▶ **TASK DESCRIPTION**: Please restate, word for word, the lines below that begin at the one with "M 1444,936 L" and end at the one with "M 120,542 L 482,439". Leave out all other lines.

··· INFORMATION ···

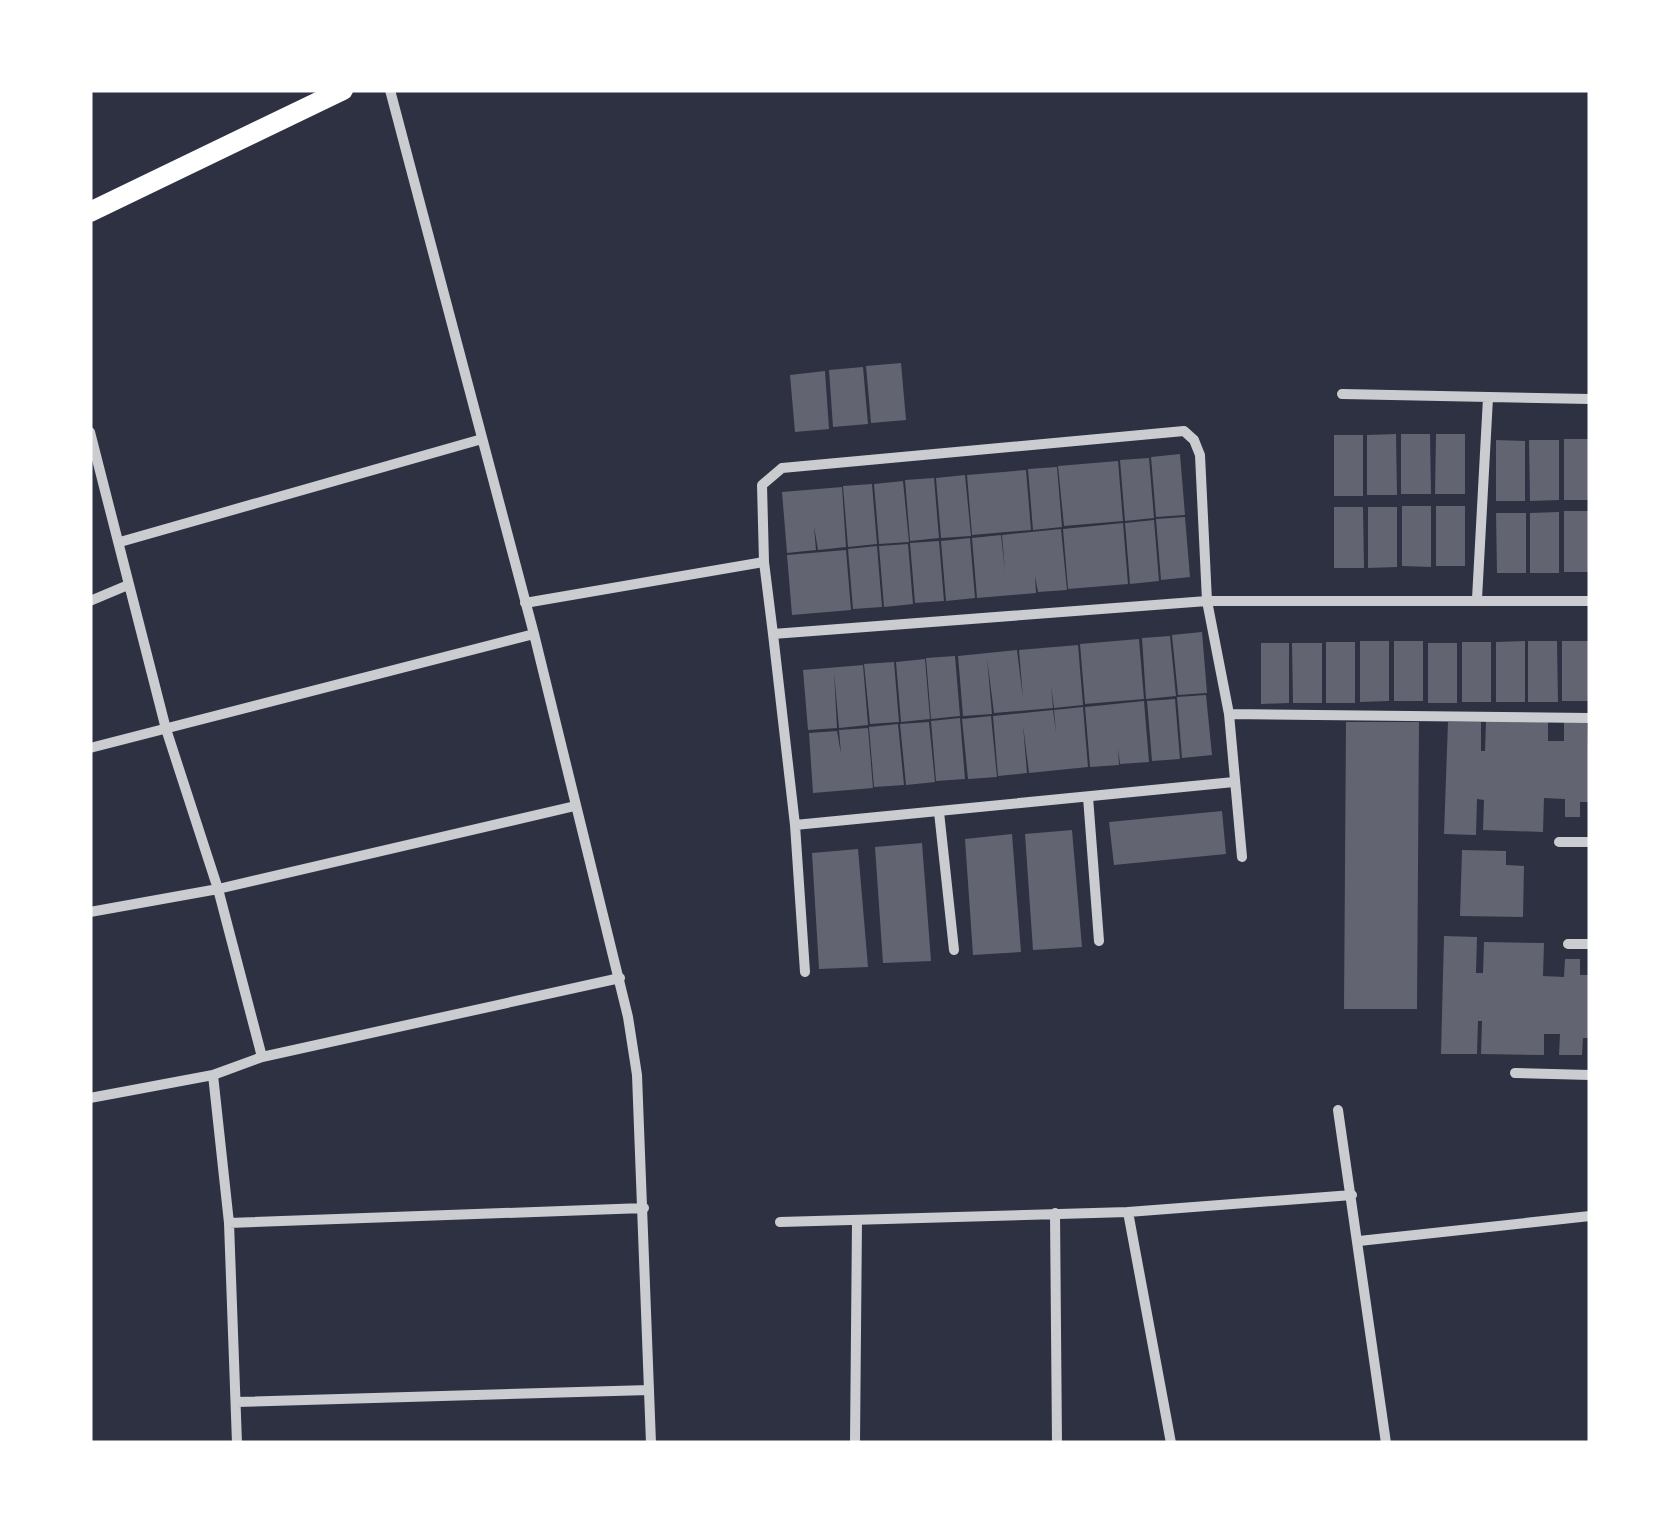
<svg xmlns="http://www.w3.org/2000/svg" width="1680" height="1533" font-family="'Roboto Condensed',sans-serif">
  <style>
    .building { fill: #626471 }
    .lines { fill: none; stroke-linecap: round; stroke-linejoin: round }
    .minor { stroke: #caccd0; stroke-width: 10 }
    .secondary { stroke: #fff; stroke-width: 20 }
  </style>
  <rect width="100%" height="100%" fill="#2d3142"/>
  <path class="building" d="M 901,363 L 906,420 L 871,423 L 866,366 Z
    M 863,367 L 868,424 L 833,427 L 829,370 Z
    M 825,371 L 829,429 L 795,432 L 790,375 Z
    M 1396,434 L 1397,495 L 1367,495 L 1367,435 Z
    M 1401,434 L 1430,434 L 1431,494 L 1401,494 Z
    M 1436,434 L 1465,434 L 1465,494 L 1435,494 Z
    M 1334,435 L 1363,435 L 1363,496 L 1334,496 Z
    M 1564,439 L 1590,439 L 1590,500 L 1564,500 Z
    M 1496,440 L 1525,441 L 1525,501 L 1496,501 Z
    M 1529,440 L 1559,440 L 1559,500 L 1530,501 Z
    M 1180,454 L 1185,515 L 1156,517 L 1151,457 Z
    M 1149,458 L 1154,518 L 1125,521 L 1120,460 Z
    M 1118,461 L 1123,521 L 1064,526 L 1058,466 Z
    M 1057,467 L 1062,527 L 1033,530 L 1028,469 Z
    M 1026,470 L 1031,530 L 972,535 L 967,475 Z
    M 965,475 L 971,536 L 941,538 L 936,478 Z
    M 934,478 L 939,538 L 910,541 L 905,480 Z
    M 903,481 L 909,542 L 879,544 L 874,484 Z
    M 872,484 L 877,544 L 848,547 L 843,486 Z
    M 842,487 L 846,547 L 818,550 L 814,526 L 816,550 L 787,553 L 782,492 Z
    M 1402,506 L 1431,506 L 1431,567 L 1402,566 Z
    M 1436,506 L 1465,506 L 1465,566 L 1436,566 Z
    M 1334,507 L 1363,507 L 1364,568 L 1334,568 Z
    M 1368,507 L 1397,507 L 1397,567 L 1368,568 Z
    M 1564,511 L 1590,511 L 1590,572 L 1564,572 Z
    M 1559,512 L 1559,573 L 1530,573 L 1530,513 Z
    M 1496,513 L 1526,513 L 1526,573 L 1497,573 Z
    M 1185,517 L 1190,577 L 1161,580 L 1156,519 Z
    M 1154,520 L 1159,581 L 1130,584 L 1125,523 Z
    M 1123,523 L 1128,584 L 1068,589 L 1063,529 Z
    M 1061,529 L 1067,590 L 1038,592 L 1035,576 L 1036,593 L 977,598 L 972,538 L 1001,535 L 1005,572 L 1002,535 Z
    M 970,538 L 975,598 L 946,601 L 941,541 Z
    M 939,541 L 944,601 L 915,603 L 910,543 Z
    M 908,544 L 913,604 L 884,607 L 879,546 Z
    M 877,546 L 882,607 L 853,609 L 848,549 Z
    M 846,550 L 851,610 L 792,615 L 787,555 Z
    M 1202,632 L 1207,693 L 1178,695 L 1172,635 Z
    M 1170,636 L 1176,696 L 1146,699 L 1142,638 Z
    M 1139,639 L 1144,699 L 1085,704 L 1080,644 Z
    M 1360,641 L 1389,641 L 1389,701 L 1360,702 Z
    M 1394,641 L 1423,641 L 1423,701 L 1394,701 Z
    M 1525,641 L 1525,702 L 1496,702 L 1496,642 Z
    M 1528,641 L 1557,641 L 1558,702 L 1528,702 Z
    M 1562,641 L 1590,641 L 1590,701 L 1562,701 Z
    M 1326,642 L 1355,642 L 1355,703 L 1326,703 Z
    M 1462,642 L 1491,642 L 1491,702 L 1462,702 Z
    M 1261,643 L 1289,643 L 1289,703 L 1261,704 Z
    M 1292,643 L 1322,643 L 1322,703 L 1293,703 Z
    M 1428,643 L 1457,643 L 1457,703 L 1428,703 Z
    M 1078,645 L 1083,705 L 1054,708 L 1051,685 L 1053,708 L 994,713 L 987,658 L 992,714 L 963,716 L 958,656 L 1017,650 L 1023,699 L 1019,650 Z
    M 955,656 L 960,716 L 931,719 L 926,658 Z
    M 925,659 L 930,719 L 901,722 L 896,662 Z
    M 894,662 L 899,722 L 870,724 L 864,664 Z
    M 863,665 L 868,725 L 839,728 L 834,672 L 837,728 L 808,730 L 803,670 Z
    M 1206,695 L 1212,755 L 1182,758 L 1177,697 Z
    M 1175,699 L 1180,759 L 1152,761 L 1147,701 Z
    M 1144,701 L 1149,762 L 1120,764 L 1118,749 L 1119,765 L 1090,767 L 1085,707 Z
    M 1083,707 L 1088,767 L 1029,773 L 1023,725 L 1027,773 L 998,776 L 993,716 L 1053,710 L 1056,733 L 1054,710 Z
    M 991,716 L 997,777 L 968,779 L 962,719 Z
    M 960,718 L 965,779 L 936,781 L 931,721 Z
    M 1486,721 L 1548,721 L 1548,741 L 1564,741 L 1564,721 L 1587,721 L 1590,802 L 1580,802 L 1580,817 L 1565,817 L 1565,799 L 1544,798 L 1543,832 L 1483,830 L 1484,800 L 1477,799 L 1476,835 L 1444,834 L 1448,722 L 1481,722 L 1481,751 L 1485,751 Z
    M 929,722 L 935,782 L 906,785 L 900,724 Z
    M 1346,722 L 1419,722 L 1417,1009 L 1344,1009 Z
    M 898,724 L 904,785 L 874,787 L 869,727 Z
    M 868,728 L 873,788 L 813,793 L 809,733 L 837,731 L 841,754 L 839,730 Z
    M 1222,811 L 1226,854 L 1114,865 L 1109,822 Z
    M 1072,830 L 1082,947 L 1033,950 L 1025,834 Z
    M 1012,834 L 1021,952 L 973,955 L 965,839 Z
    M 922,843 L 931,961 L 883,963 L 875,847 Z
    M 858,849 L 868,967 L 819,969 L 812,853 Z
    M 1462,850 L 1506,851 L 1506,865 L 1524,866 L 1523,917 L 1460,916 Z
    M 1444,936 L 1477,937 L 1476,973 L 1483,973 L 1484,942 L 1544,943 L 1543,976 L 1564,977 L 1565,959 L 1580,959 L 1580,975 L 1590,975 L 1590,1038 L 1583,1038 L 1582,1055 L 1559,1055 L 1560,1034 L 1544,1034 L 1544,1055 L 1481,1054 L 1482,1021 L 1478,1021 L 1477,1054 L 1441,1054 Z"/>
  <g class="lines">
    <path class="minor" d="M 390,90 L 534,634 L 628,1017 L 637,1075 L 651,1443
      M 1342,394 L 1590,399
      M 90,432 L 166,729 L 218,889 L 262,1057
      M 120,542 L 482,439
      M 764,562 L 762,485 L 782,468 L 1184,431 L 1194,440 L 1200,455 L 1207,601 L 1229,714 L 1242,857
      M 1477,599 L 1488,398
      M 90,601 L 128,585
      M 525,603 L 764,562 L 773,634 L 1207,601 L 1590,601
      M 773,634 L 795,825 L 1234,782
      M 1229,714 L 1590,718
      M 90,748 L 534,634
      M 1088,797 L 1099,941
      M 939,812 L 954,950
      M 795,825 L 805,972
      M 1559,842 L 1590,842
      M 90,912 L 218,889 L 575,806
      M 1568,944 L 1590,944
      M 1515,1073 L 1590,1075
      M 213,1075 L 229,1223 L 237,1443
      M 90,1098 L 213,1075 L 262,1057 L 620,978
      M 1338,1110 L 1386,1443
      M 1128,1212 L 1171,1443
      M 1055,1213 L 1057,1443
      M 780,1222 L 1128,1212 L 1352,1195
      M 229,1223 L 644,1208
      M 1359,1241 L 1590,1216
      M 236,1402 L 649,1390
      M 855,1443 L 857,1220"/>
    <path class="secondary" d="M 90,212 L 343,90"/>
  </g>
  <rect width="1680" height="1533" fill="none" stroke="#ffffff" stroke-width="185"/>
</svg>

···

▶ **EXERCISE RESULT**:
    M 1444,936 L 1477,937 L 1476,973 L 1483,973 L 1484,942 L 1544,943 L 1543,976 L 1564,977 L 1565,959 L 1580,959 L 1580,975 L 1590,975 L 1590,1038 L 1583,1038 L 1582,1055 L 1559,1055 L 1560,1034 L 1544,1034 L 1544,1055 L 1481,1054 L 1482,1021 L 1478,1021 L 1477,1054 L 1441,1054 Z"/>
  <g class="lines">
    <path class="minor" d="M 390,90 L 534,634 L 628,1017 L 637,1075 L 651,1443
      M 1342,394 L 1590,399
      M 90,432 L 166,729 L 218,889 L 262,1057
      M 120,542 L 482,439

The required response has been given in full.